● Quoted passage

On 29 April 2009, the Central Asian heads of states met for an IFAS summit in Almaty. In their joint statement, they emphasized the importance of IFAS, expressed their readiness to improve its organizational structure and tasked IFAS’ bodies to develop a third phase of the Aral Sea Basin Program.

In 2010, EC-IFAS started the elaboration of the third phase of the Aral Sea Basin Program (ASBP-3), covering the years 2011–2015. This time, the project preparation process involved extensive consultation with national and international experts. EC IFAS was in continual dialogue with the donor community (in particular with the World Bank, the European Union, USAID, GIZ, and SDC) in order to solicit their comments and ideas on program priorities and project proposals. Several coordination meetings with regional organizations and key donors were held. Additionally, the World Bank, GIZ and the European Union supported the preparation with consultants. The ultimate objective of ASBP-3 is to improve the socioeconomic and environmental situation by applying the principles of integrated water resources management, to develop a mutually acceptable mechanism for a multi-purpose use of water resources and to protect the environment in Central Asia while taking into account the interests of all the states in the region.

ASBP-3 works in four directions:
1. Integrated water resources management;
2. Environmental protection;
3. Socioeconomic development;
4. Improving institutional and legal instruments.

● Input data
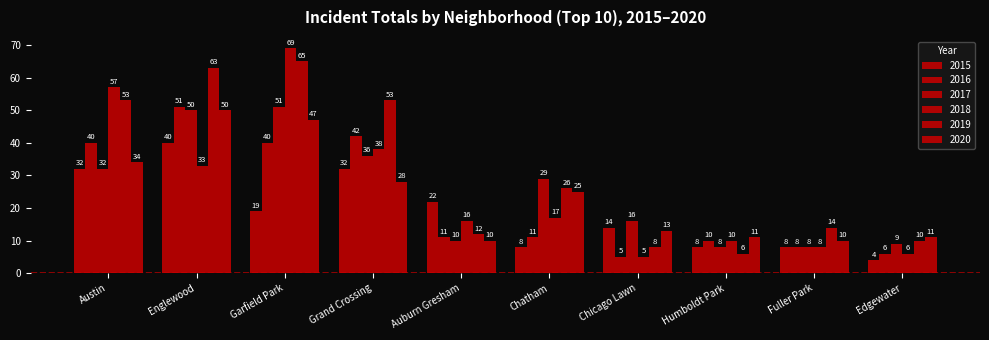

How many bars are there in total?

60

● Exercise directions
Say whether each statement agrees with the passage on the Aral Sea Basin Program. Answer yes or no for each and quote the passage's deciding words. (a) The third phase of the program covers the years 2011–2015. (b) The 2009 summit of Central Asian heads of state took place in Tashkent. (c) Environmental protection is one of the directions in which ASBP-3 works.

● Exercise output
(a) Yes: "covering the years 2011–2015"
(b) No: "met for an IFAS summit in Almaty"
(c) Yes: "2. Environmental protection;"